- _Supplied data_

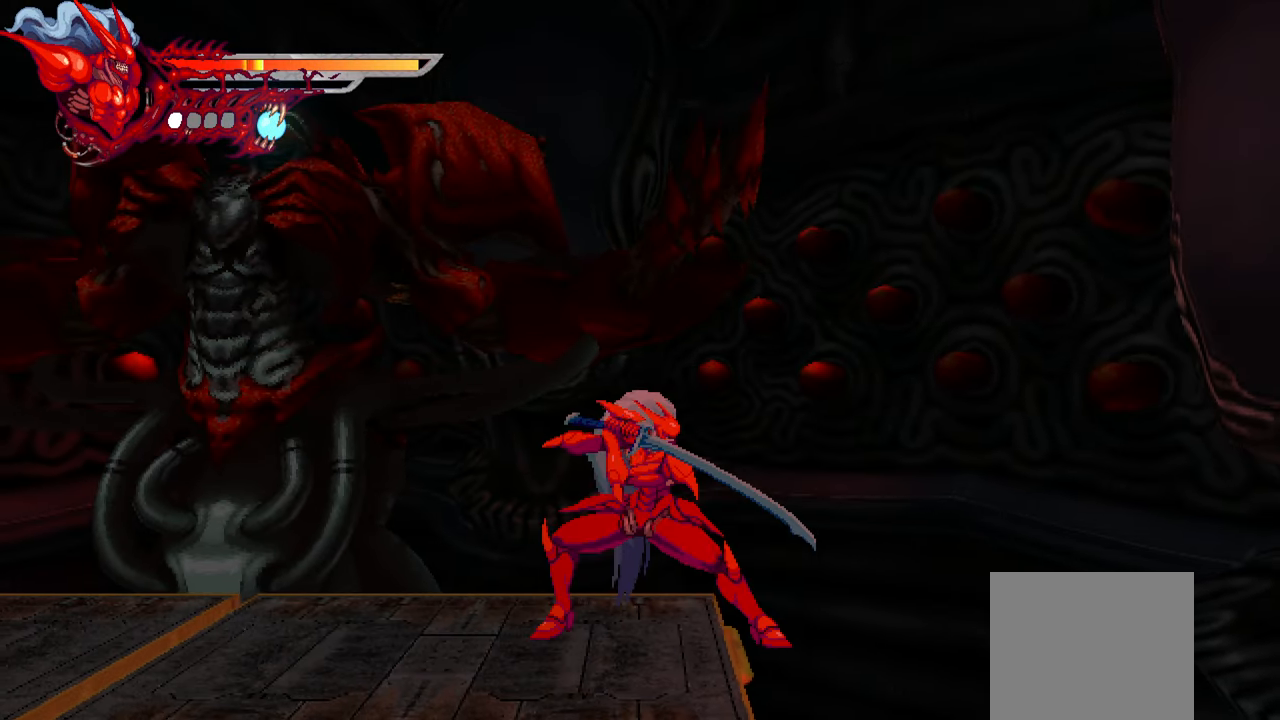
{"buttons": [], "right_stick": "center", "events": [[16, "L2", "up"]]}
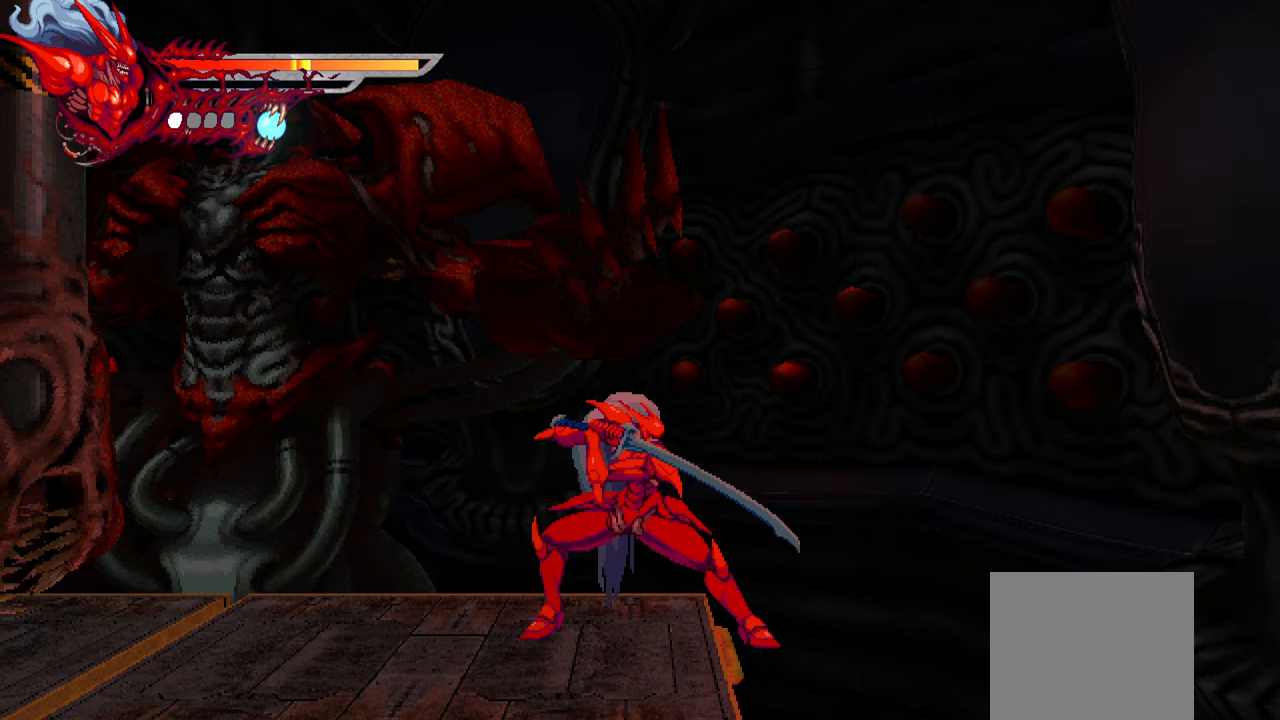
{"buttons": [], "right_stick": "center", "events": []}
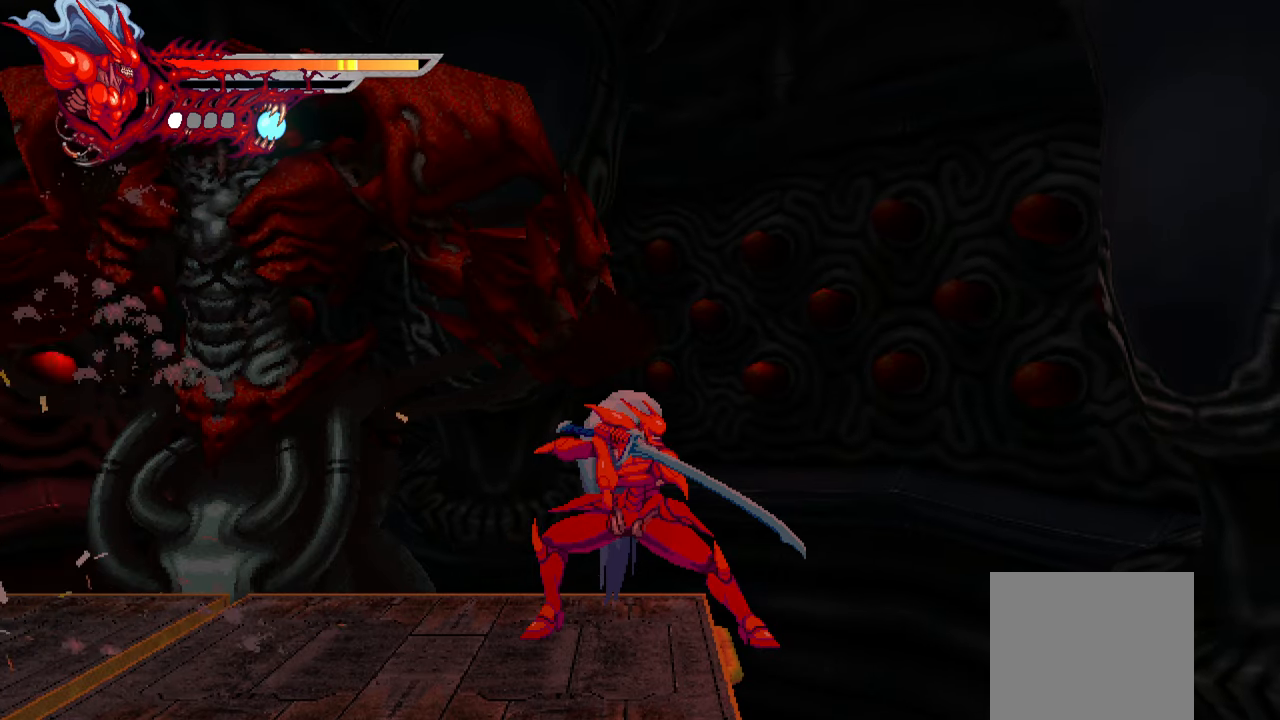
{"buttons": [], "right_stick": "center", "events": []}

- _Task objective_
Quote the material in full and exactly; do not carry over its pictures.

- _The completed task_
{"buttons": [], "right_stick": "center", "events": [[16, "L2", "up"]]}
{"buttons": [], "right_stick": "center", "events": []}
{"buttons": [], "right_stick": "center", "events": []}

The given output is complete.